Set exercise
Copy out the material from the line that contains "order: Rosales" up to and including the line that contains "common name: Salmonberry".

----

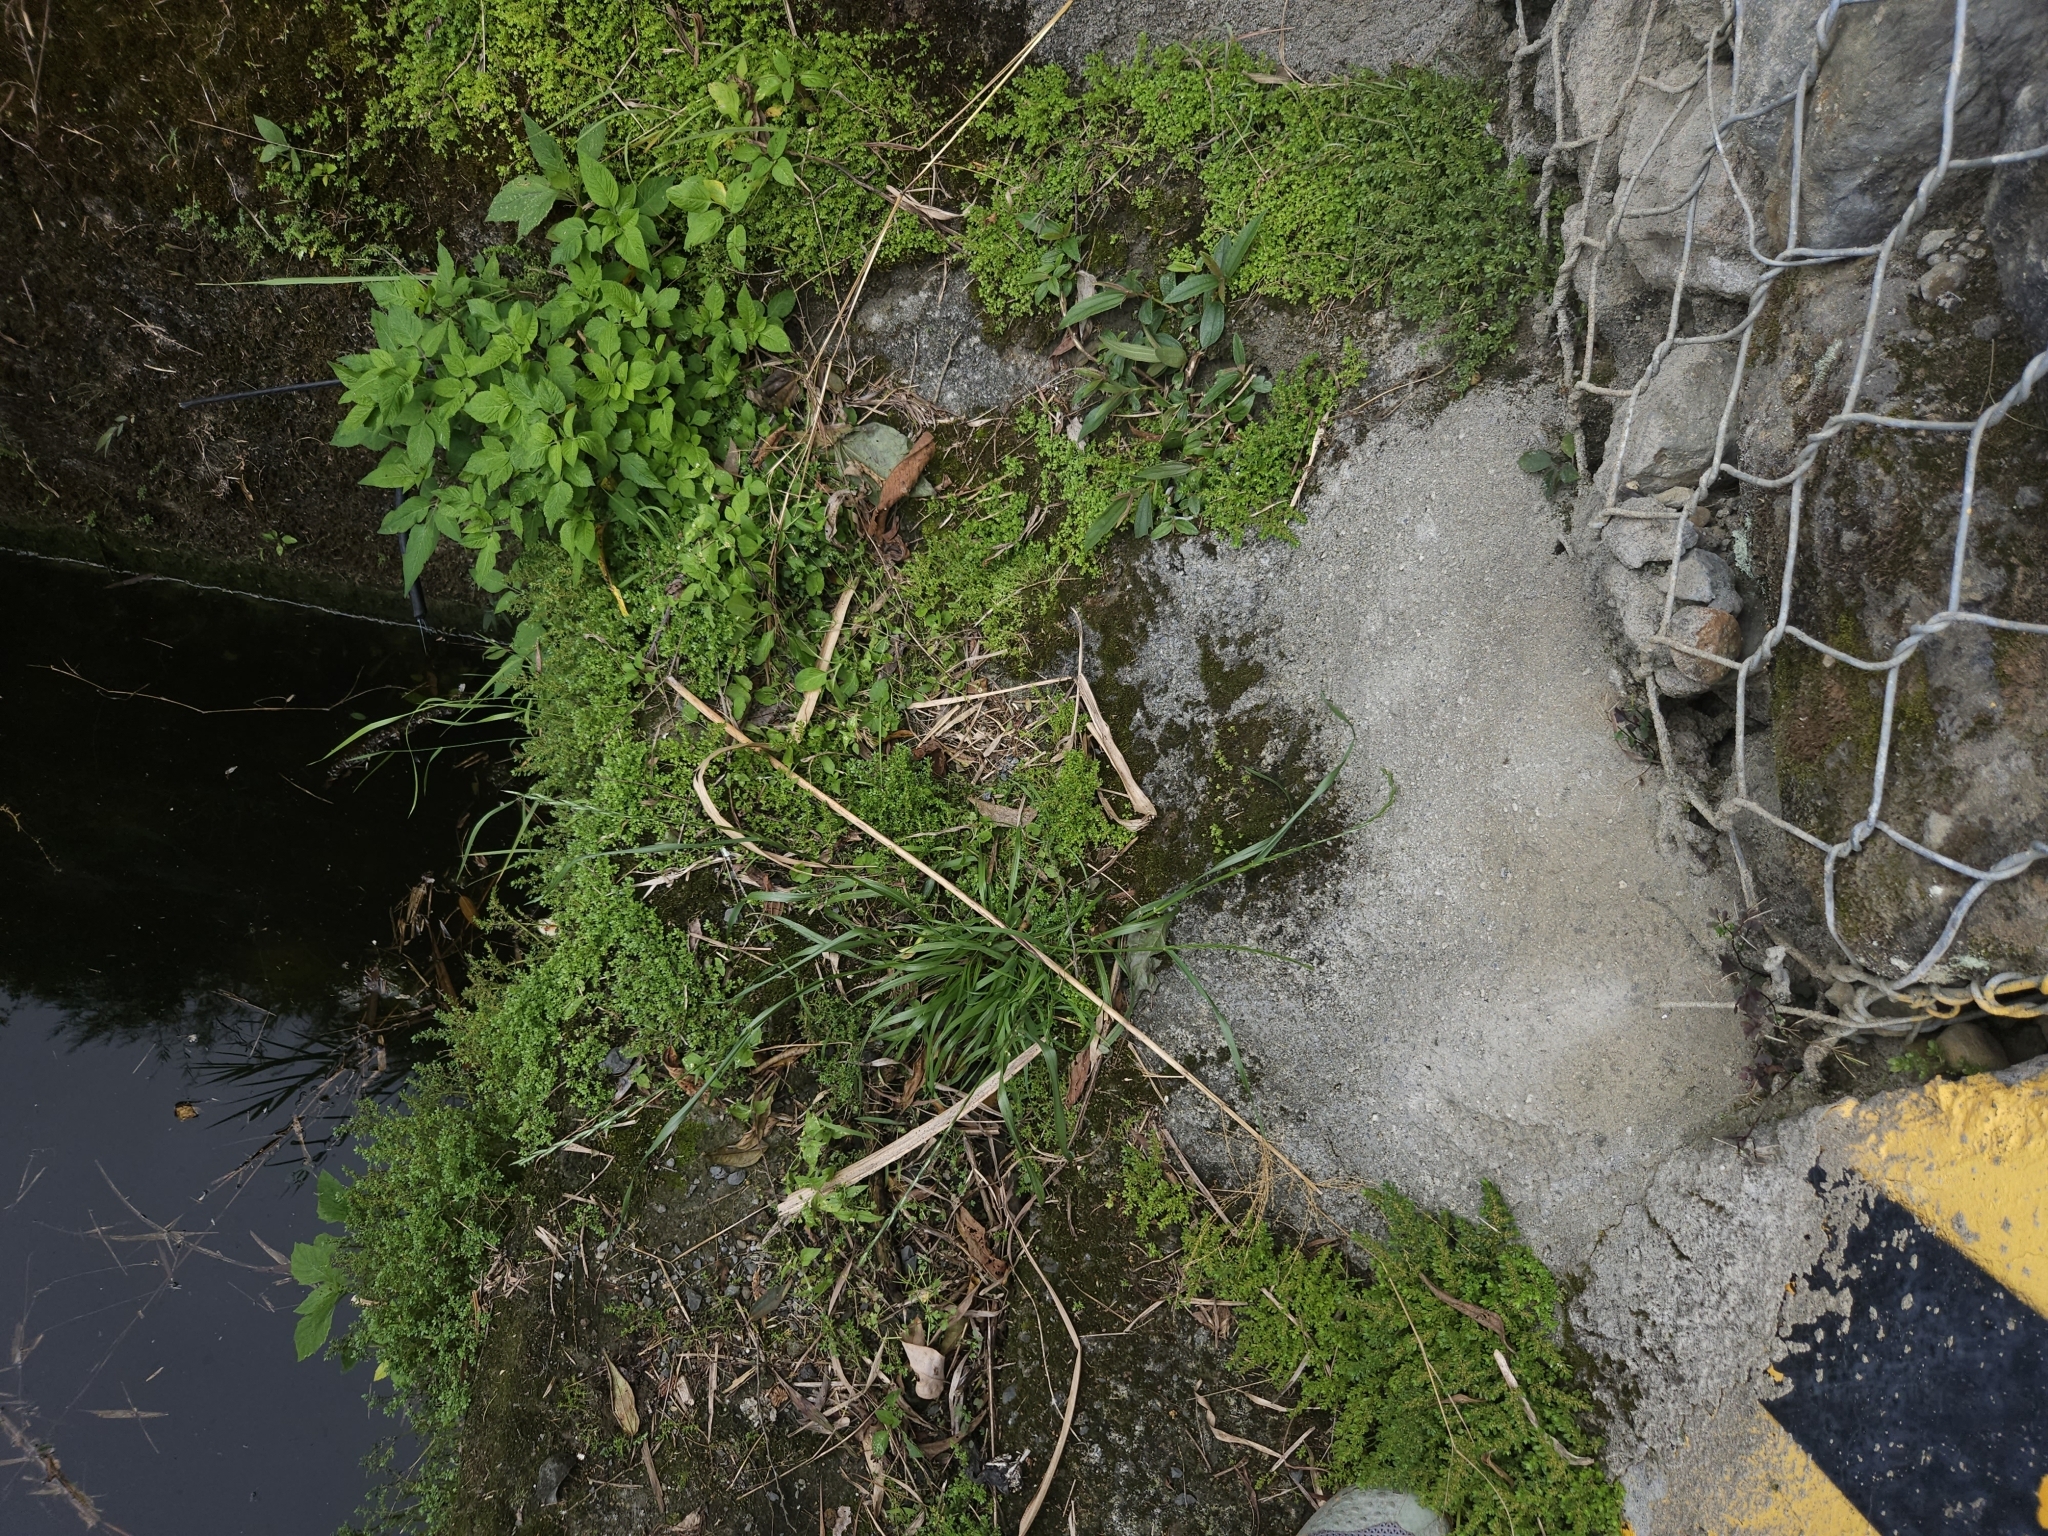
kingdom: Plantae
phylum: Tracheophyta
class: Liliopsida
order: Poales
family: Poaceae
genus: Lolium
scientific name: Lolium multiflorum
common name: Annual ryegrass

----

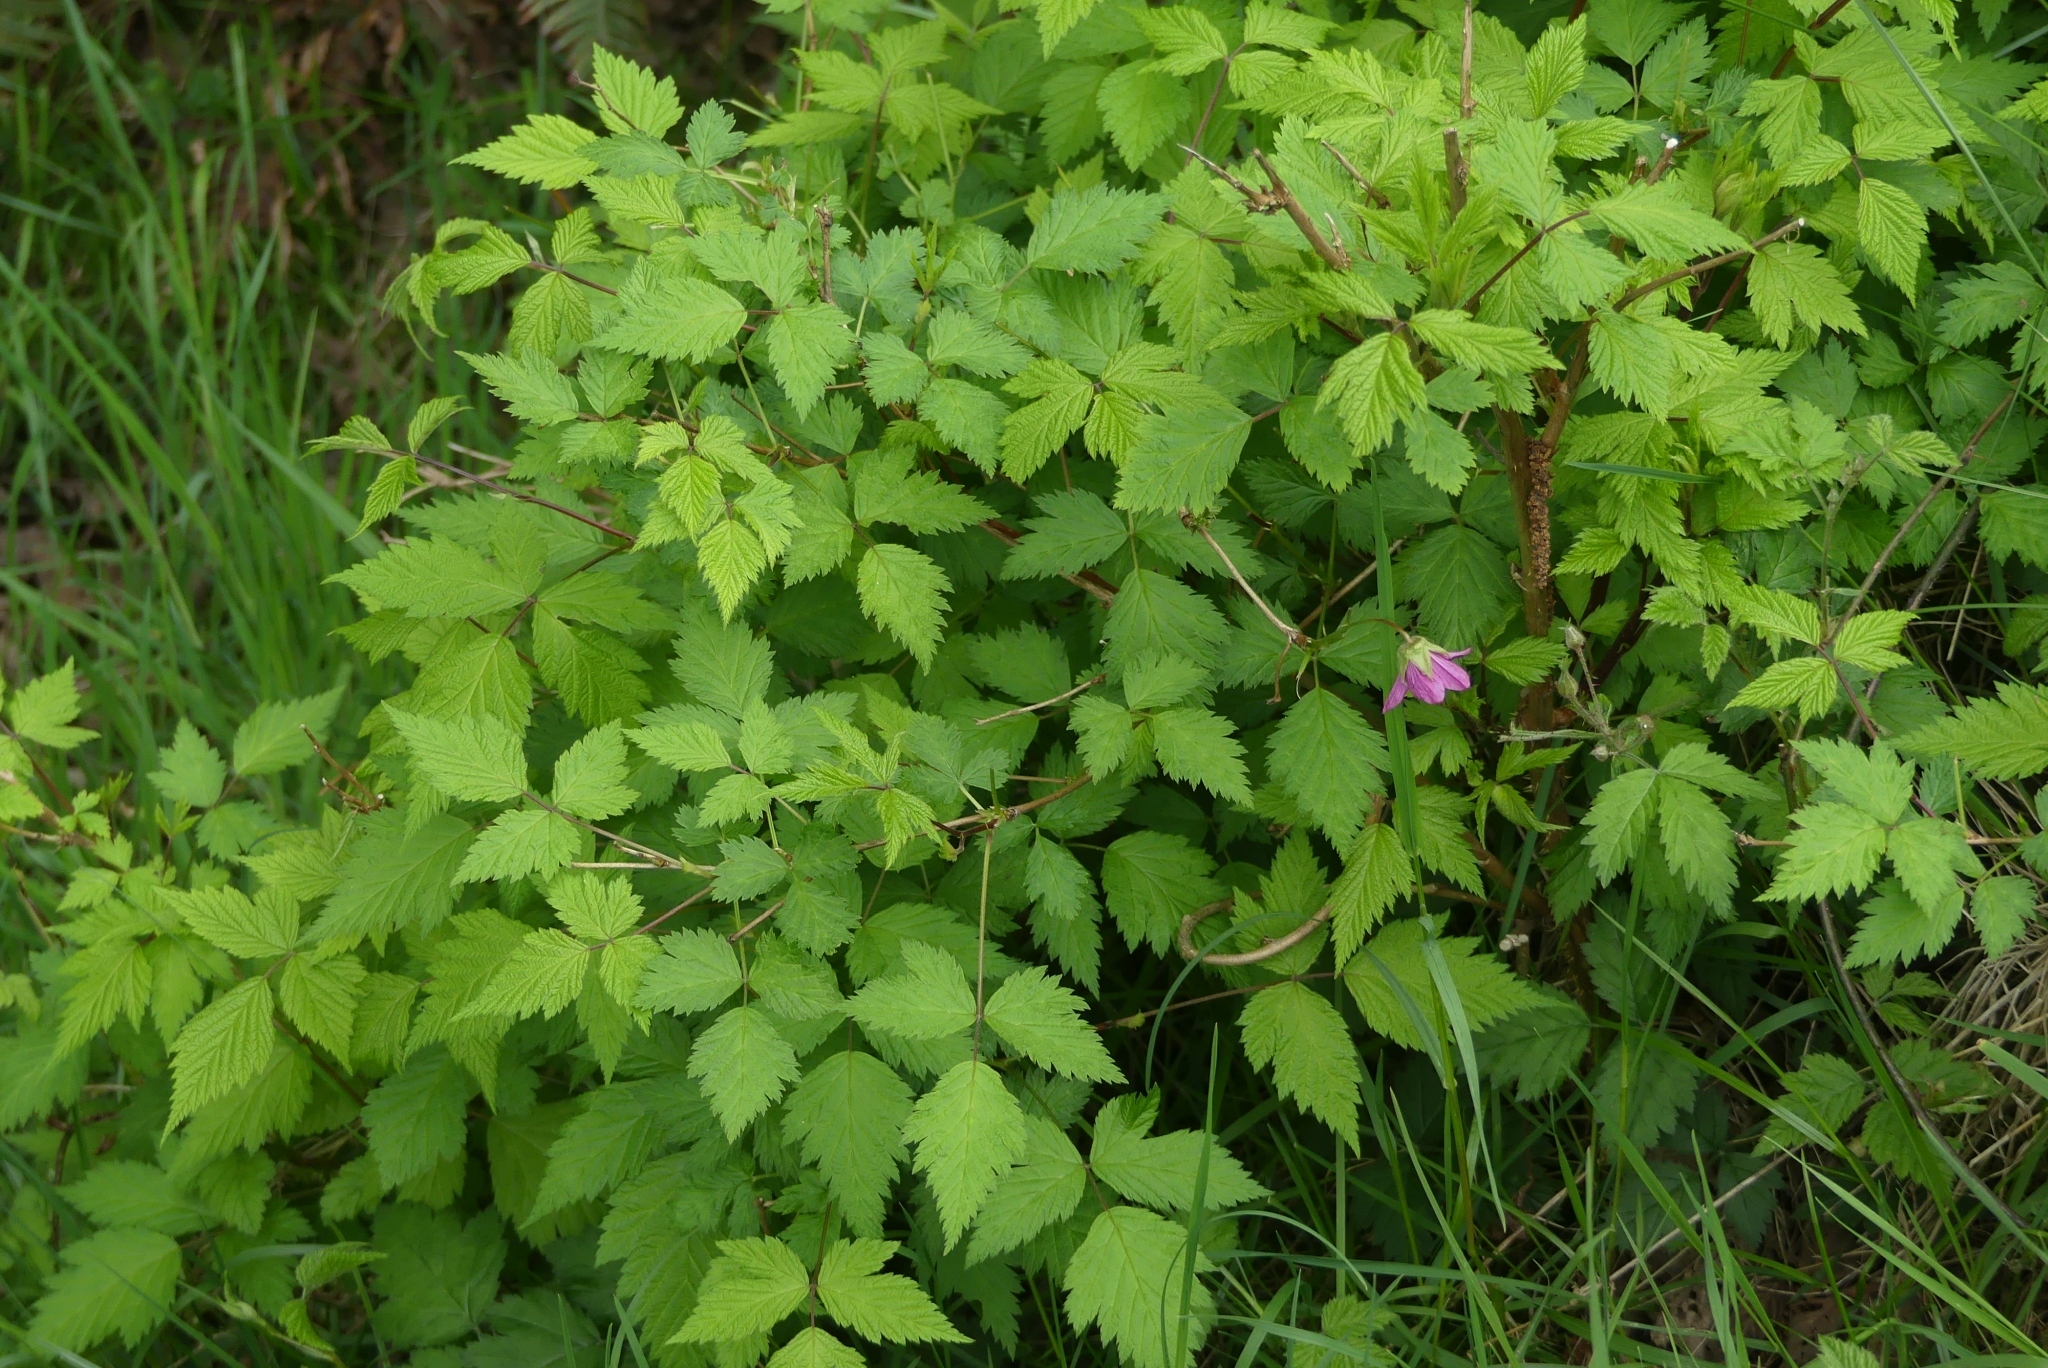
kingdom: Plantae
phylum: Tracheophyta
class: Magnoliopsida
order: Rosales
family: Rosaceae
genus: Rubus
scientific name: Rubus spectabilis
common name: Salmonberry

----

Answer to the task
order: Rosales
family: Rosaceae
genus: Rubus
scientific name: Rubus spectabilis
common name: Salmonberry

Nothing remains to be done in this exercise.